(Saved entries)
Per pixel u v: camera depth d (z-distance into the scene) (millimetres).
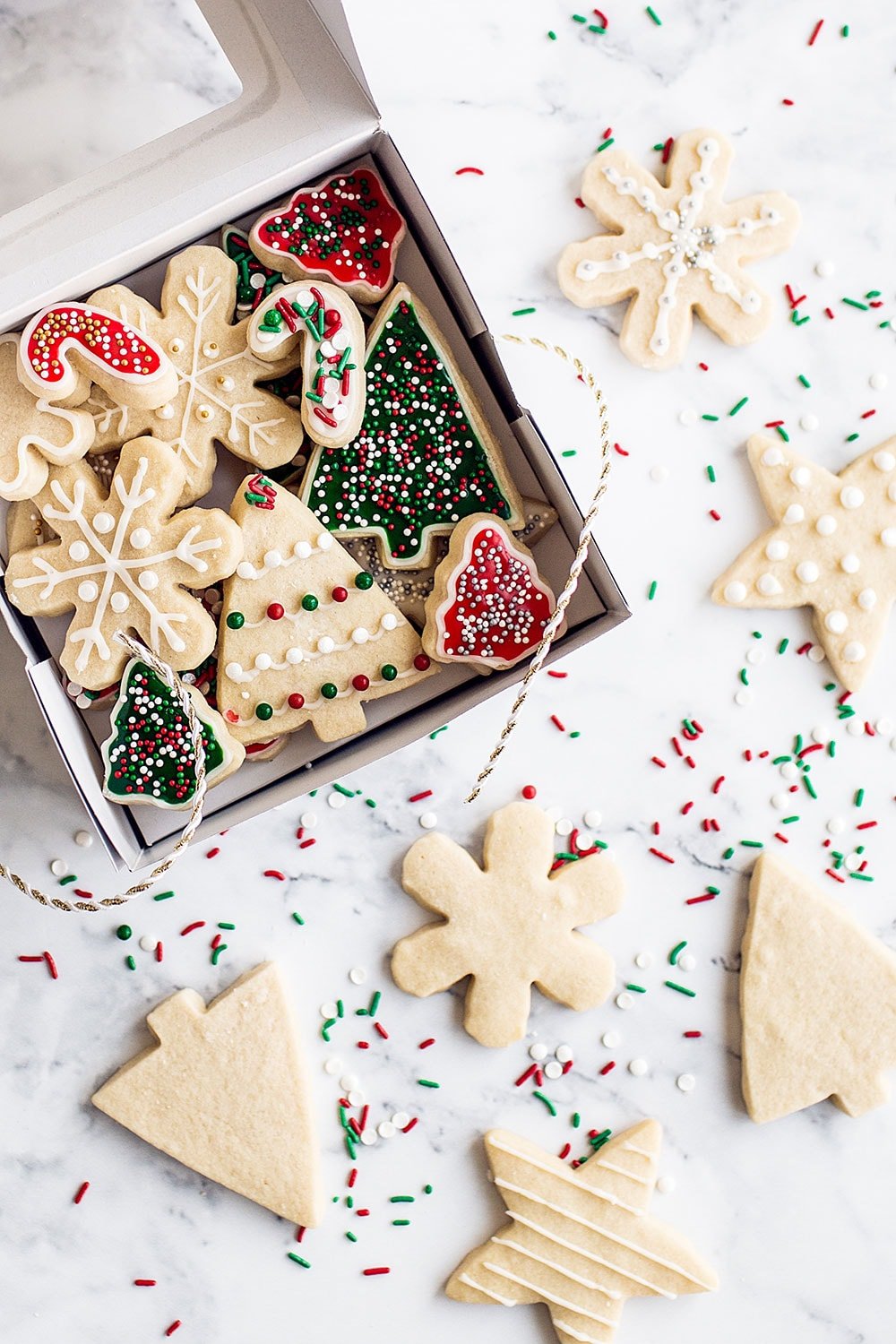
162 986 594
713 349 596
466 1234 597
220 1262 598
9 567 548
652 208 585
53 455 543
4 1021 594
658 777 597
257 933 594
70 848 592
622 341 588
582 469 592
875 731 598
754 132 597
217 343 553
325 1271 598
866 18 598
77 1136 596
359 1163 596
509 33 594
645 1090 598
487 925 584
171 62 594
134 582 545
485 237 594
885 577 585
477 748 594
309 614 553
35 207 540
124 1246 598
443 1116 596
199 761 524
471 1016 586
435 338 555
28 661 541
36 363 533
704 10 596
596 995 586
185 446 552
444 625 550
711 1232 598
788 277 597
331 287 547
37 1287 597
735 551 596
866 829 598
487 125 594
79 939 592
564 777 595
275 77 538
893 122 598
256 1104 584
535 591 552
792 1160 600
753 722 598
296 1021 588
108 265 536
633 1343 598
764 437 591
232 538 544
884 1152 601
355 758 544
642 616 596
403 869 586
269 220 550
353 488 555
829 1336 600
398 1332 598
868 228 598
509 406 559
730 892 598
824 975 586
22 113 591
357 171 555
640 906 597
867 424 597
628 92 595
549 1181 587
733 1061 598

- [What you need to do]:
If a picture appears among the records, leave it out, and otherwise reproduce exactly every line from the first line through the one with "487 925 584", both included.

- [Response to this exercise]:
Per pixel u v: camera depth d (z-distance into the scene) (millimetres).
162 986 594
713 349 596
466 1234 597
220 1262 598
9 567 548
652 208 585
53 455 543
4 1021 594
658 777 597
257 933 594
70 848 592
622 341 588
582 469 592
875 731 598
754 132 597
217 343 553
325 1271 598
866 18 598
77 1136 596
359 1163 596
509 33 594
645 1090 598
487 925 584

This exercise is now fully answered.